Document passage:
A History of Migrant Worker Organization in Lebanon: Report by ARM

The Anti-Racism Movement (ARM) in Lebanon released a new report titled “Historicizing Migrant Domestic Workers’ Community Organizing and Class Struggle in Lebanon”, containing decades of migrant domestic worker (MDW) community organizing and includes reflections upon such experiences by MDW rights activists.

The report is “the first historical overview of community organizations and groups formed by migrant domestic workers in Lebanon from 1980 to 2022”, as stated by ARM in their Instagram post.

“In this research paper, we reflect on the journeys that migrant women have embarked on to build their communities, whilst they’re away from home, and to unite and contribute towards stronger labor movements,” they added.

With a heavy reliance on literature reviews and interviews with MDWs for data collection, the report begins with a general overview of the history of Kafala system in Lebanon and the Middle East, a description of components of Lebanon’s political economy which have reinforced the system, and an overall look at how Kafala has evolved throughout the years.

The report examines the timperiod between the 1980’s and 2010’s, with the addition of the timeperiod between 2020 and 2022. Through focusing on this timeframe, the report contextualizes organizational typology through these periods against the background of Lebanon’s changing sociopolitical dynamics.

Stored entries:
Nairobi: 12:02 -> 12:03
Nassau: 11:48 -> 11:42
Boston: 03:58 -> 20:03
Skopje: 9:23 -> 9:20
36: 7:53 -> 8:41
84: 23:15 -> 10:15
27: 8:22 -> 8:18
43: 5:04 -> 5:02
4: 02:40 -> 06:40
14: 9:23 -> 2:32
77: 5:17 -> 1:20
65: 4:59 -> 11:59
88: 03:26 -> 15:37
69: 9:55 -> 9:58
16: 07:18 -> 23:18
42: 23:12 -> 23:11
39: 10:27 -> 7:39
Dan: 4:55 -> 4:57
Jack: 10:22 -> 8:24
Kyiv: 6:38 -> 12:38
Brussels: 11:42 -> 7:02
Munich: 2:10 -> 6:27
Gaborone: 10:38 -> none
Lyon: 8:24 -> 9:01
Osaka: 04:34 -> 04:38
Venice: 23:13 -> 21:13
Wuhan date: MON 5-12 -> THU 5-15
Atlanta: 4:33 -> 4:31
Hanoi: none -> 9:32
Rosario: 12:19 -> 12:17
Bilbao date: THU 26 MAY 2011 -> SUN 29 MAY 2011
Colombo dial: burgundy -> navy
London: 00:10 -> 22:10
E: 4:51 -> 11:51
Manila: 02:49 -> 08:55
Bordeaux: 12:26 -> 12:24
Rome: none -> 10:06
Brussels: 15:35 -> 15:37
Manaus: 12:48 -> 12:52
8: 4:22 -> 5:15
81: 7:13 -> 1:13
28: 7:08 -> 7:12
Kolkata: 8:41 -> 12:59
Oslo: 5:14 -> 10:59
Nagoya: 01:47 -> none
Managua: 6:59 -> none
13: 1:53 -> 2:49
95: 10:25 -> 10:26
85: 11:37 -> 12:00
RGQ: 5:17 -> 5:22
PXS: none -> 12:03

Task instructions:
Write the next part of the article on the Anti-Racism Movement's report about migrant domestic worker organizing in Lebanon, picking up after its final sentence.

Expected output:
The report also includes a substantial section on different reflections on MDW community organizing in Lebanon by MDW rights activists, and ends with a recommendations section targeted at people supporting MDW community organizing and migrant-led community organizations themselves.

Unequal Political Economy: Cheap labour in exchange for minimal rights

The report sheds light on the historic rise in demand for migrant domestic workers in Lebanon during the Lebanese civil war and the need for “low-skilled labor” during this time as the Lebanese economy began to heavily suffer with the onset of the war.

As part of the practical nature of the Kafala system, exploitation in Lebanon – similarly to Gulf States – relies on a series of restrictions on MDW rights such as passport confiscation, curfews, absent rest days and a lack of protection.

The report details how the migrant domestic work sector, through the provision of cheap labour, has risen to generate hundreds of millions of dollars in profit for a large network of actors, often at their own personal expense.

It is estimated that in 2016, one quarter of Lebanese households were employing a MDW. Such a development is attributed to the involvement of numerous powerful actors in maintaining such a cartel, a repeated undermining of Lebanese labor unions and worker organizational endeavors which already host considerable gender inequalities, and the lack of recognition of MDW work as “real work.”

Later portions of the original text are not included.